**EXERCISE:**
Starting at the first of the lines below, retype each one exactly, and stop after the line that contains "pielęgnacji.".

◆ ◆ ◆

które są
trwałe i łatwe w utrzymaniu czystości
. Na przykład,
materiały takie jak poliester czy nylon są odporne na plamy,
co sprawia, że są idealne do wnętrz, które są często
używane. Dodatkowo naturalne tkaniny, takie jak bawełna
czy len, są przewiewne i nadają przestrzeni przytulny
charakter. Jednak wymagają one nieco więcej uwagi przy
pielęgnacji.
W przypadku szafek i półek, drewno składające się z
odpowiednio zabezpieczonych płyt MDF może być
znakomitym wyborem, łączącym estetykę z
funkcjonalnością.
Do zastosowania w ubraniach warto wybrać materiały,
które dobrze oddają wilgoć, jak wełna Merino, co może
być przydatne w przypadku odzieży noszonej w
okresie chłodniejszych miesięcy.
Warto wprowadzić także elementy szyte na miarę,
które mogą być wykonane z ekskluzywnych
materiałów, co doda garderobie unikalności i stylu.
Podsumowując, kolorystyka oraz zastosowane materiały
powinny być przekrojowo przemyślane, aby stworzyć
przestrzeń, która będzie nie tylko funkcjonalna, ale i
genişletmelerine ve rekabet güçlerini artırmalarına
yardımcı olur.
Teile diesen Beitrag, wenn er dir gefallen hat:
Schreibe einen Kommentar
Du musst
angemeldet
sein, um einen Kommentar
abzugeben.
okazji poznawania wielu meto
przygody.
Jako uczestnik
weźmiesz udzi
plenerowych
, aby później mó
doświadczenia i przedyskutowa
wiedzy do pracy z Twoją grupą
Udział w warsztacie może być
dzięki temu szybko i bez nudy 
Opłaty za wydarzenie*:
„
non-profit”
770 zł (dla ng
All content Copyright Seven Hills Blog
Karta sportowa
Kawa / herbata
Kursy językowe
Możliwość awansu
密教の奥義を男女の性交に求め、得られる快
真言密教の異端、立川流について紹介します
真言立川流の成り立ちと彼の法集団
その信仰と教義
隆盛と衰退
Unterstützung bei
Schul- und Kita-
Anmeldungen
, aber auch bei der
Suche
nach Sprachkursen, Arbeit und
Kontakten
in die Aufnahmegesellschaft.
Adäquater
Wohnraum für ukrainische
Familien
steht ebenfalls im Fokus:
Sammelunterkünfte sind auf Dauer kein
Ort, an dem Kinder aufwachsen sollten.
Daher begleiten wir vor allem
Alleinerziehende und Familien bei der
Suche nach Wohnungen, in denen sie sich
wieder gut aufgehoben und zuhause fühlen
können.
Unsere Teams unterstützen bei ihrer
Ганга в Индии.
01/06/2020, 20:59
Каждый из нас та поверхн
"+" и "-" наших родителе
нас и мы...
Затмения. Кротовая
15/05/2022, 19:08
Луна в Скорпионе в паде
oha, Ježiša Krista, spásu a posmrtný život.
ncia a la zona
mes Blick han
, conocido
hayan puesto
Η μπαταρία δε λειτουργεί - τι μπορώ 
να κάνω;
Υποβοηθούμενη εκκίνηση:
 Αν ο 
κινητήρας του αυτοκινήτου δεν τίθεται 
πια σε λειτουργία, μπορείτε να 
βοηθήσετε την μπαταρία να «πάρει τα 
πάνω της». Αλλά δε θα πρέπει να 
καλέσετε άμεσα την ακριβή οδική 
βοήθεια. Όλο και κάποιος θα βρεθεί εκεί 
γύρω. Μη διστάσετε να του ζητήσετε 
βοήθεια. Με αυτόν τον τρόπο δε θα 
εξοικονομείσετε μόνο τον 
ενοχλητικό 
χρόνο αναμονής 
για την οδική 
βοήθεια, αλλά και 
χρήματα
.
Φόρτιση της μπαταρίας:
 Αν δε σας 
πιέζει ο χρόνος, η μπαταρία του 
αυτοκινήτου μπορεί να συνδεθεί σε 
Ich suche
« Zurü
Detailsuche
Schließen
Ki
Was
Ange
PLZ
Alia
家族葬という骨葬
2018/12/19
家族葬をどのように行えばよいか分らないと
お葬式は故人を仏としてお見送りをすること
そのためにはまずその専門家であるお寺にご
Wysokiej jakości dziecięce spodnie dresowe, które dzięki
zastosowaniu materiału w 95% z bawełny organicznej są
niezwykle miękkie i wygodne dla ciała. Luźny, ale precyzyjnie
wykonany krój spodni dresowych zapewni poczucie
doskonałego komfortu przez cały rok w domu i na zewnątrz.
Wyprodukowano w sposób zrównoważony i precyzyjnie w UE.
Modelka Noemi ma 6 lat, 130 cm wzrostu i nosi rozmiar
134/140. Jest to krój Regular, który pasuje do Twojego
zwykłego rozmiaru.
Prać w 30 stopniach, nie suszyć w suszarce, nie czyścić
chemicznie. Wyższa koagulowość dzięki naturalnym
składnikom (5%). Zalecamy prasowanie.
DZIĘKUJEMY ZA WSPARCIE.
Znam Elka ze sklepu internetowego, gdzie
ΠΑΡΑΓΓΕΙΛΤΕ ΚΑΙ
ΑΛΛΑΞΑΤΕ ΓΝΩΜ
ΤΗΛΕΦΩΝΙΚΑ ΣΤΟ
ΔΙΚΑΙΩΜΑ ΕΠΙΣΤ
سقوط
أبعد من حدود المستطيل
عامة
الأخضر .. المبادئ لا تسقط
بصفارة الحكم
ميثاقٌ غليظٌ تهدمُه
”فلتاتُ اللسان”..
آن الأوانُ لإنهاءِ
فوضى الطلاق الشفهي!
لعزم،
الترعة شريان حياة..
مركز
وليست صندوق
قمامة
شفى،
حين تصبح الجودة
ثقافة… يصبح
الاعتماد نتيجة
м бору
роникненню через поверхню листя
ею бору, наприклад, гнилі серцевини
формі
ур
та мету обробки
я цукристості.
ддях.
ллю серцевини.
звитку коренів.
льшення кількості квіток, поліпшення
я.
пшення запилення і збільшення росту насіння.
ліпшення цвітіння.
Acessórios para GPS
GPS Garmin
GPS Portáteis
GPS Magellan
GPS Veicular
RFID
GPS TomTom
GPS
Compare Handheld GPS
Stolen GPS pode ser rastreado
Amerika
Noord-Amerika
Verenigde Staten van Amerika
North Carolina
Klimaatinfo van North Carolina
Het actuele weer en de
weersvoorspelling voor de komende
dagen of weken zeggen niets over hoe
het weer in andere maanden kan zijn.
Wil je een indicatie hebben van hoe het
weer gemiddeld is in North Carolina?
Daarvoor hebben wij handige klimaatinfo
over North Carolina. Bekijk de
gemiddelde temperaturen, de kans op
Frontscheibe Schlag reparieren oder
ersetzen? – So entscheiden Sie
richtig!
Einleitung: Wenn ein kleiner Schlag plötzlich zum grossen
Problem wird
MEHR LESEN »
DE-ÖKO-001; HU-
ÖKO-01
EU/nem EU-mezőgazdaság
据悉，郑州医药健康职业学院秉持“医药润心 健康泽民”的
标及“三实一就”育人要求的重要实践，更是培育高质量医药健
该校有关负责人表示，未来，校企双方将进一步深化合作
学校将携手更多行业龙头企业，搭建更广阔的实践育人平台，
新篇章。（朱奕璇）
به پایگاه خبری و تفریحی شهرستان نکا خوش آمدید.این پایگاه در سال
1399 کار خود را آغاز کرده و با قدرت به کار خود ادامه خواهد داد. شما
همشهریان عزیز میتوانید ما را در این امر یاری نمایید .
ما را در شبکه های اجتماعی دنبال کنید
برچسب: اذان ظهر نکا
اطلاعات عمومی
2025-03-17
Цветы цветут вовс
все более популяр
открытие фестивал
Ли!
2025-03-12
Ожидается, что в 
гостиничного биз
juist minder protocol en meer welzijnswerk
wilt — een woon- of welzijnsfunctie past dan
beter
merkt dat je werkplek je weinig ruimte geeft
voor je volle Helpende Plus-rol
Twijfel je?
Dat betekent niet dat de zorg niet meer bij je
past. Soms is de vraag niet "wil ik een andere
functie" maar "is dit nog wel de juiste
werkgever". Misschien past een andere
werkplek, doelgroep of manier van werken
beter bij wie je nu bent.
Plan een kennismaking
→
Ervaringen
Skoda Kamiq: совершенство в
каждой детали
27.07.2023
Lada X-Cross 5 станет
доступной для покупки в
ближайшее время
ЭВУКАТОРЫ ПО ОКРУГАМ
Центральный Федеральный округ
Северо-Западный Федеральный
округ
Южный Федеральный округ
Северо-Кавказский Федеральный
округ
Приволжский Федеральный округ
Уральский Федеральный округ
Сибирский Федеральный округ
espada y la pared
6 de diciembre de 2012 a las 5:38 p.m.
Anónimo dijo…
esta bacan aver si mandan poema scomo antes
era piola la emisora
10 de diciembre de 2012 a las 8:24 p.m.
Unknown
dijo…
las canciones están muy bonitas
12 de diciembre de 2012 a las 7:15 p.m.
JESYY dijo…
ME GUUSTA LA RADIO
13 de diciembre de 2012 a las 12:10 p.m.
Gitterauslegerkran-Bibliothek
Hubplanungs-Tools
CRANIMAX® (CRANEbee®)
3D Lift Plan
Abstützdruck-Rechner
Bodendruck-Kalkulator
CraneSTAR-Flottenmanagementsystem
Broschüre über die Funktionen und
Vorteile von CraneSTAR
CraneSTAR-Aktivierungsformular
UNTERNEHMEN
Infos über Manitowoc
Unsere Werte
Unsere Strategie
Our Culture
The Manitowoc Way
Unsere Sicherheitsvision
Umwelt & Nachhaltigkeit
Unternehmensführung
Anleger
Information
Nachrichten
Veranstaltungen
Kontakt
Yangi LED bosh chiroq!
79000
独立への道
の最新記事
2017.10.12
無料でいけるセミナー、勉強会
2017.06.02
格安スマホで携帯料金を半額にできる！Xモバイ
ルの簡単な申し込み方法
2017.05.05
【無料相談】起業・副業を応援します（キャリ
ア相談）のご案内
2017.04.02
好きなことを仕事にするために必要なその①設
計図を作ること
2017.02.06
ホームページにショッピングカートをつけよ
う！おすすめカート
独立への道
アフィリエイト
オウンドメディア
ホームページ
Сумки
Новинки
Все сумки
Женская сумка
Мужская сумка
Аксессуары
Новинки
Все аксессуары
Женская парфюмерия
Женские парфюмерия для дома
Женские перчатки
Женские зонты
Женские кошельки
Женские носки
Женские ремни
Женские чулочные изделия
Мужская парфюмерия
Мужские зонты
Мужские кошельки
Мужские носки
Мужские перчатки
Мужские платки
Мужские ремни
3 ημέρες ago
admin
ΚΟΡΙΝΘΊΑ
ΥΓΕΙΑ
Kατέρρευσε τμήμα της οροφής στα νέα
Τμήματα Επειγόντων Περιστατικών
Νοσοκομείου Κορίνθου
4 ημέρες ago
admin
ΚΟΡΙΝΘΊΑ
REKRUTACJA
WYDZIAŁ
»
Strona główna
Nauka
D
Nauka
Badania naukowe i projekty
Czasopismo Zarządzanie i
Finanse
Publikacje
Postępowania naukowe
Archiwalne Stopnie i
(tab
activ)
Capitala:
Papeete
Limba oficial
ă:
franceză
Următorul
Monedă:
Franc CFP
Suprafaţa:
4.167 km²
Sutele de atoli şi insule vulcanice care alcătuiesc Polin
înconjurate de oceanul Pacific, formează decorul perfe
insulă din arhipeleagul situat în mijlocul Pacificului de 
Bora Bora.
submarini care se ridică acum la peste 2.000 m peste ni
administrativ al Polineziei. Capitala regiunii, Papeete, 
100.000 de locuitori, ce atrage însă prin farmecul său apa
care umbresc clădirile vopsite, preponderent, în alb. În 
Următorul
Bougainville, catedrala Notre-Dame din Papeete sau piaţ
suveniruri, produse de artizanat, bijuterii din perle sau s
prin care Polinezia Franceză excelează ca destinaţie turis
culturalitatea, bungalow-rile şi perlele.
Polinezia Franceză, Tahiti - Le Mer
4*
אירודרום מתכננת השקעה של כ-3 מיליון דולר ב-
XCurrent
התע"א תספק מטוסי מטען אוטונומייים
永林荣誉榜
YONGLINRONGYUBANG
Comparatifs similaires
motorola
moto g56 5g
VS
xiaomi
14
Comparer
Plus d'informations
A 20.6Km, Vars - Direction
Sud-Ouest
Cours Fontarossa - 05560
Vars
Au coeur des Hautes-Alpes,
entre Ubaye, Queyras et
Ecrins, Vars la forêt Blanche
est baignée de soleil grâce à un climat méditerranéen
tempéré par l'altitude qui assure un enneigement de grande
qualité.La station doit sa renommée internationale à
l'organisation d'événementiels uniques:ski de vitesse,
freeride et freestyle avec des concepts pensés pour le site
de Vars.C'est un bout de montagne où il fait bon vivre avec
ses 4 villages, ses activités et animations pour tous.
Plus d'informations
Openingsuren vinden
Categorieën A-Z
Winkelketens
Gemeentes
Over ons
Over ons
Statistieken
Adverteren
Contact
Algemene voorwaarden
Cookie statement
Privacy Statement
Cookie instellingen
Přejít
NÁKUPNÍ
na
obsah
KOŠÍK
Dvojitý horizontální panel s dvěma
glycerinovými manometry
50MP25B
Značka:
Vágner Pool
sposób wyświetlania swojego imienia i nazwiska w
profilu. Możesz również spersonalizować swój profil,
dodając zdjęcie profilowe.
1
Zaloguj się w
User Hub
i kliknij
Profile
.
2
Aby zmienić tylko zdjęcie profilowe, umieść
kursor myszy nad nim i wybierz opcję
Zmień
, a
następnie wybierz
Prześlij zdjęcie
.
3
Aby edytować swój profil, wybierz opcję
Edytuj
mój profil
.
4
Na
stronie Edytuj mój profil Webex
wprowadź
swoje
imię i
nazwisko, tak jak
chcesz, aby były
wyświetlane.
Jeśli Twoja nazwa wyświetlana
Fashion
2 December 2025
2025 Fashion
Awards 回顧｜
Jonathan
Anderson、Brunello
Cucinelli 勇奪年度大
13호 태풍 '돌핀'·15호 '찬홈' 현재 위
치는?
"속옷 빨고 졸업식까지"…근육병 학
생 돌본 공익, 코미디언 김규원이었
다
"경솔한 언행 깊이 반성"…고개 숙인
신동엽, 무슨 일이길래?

◆ ◆ ◆

**EXERCISE ANSWER:**
które są
trwałe i łatwe w utrzymaniu czystości
. Na przykład,
materiały takie jak poliester czy nylon są odporne na plamy,
co sprawia, że są idealne do wnętrz, które są często
używane. Dodatkowo naturalne tkaniny, takie jak bawełna
czy len, są przewiewne i nadają przestrzeni przytulny
charakter. Jednak wymagają one nieco więcej uwagi przy
pielęgnacji.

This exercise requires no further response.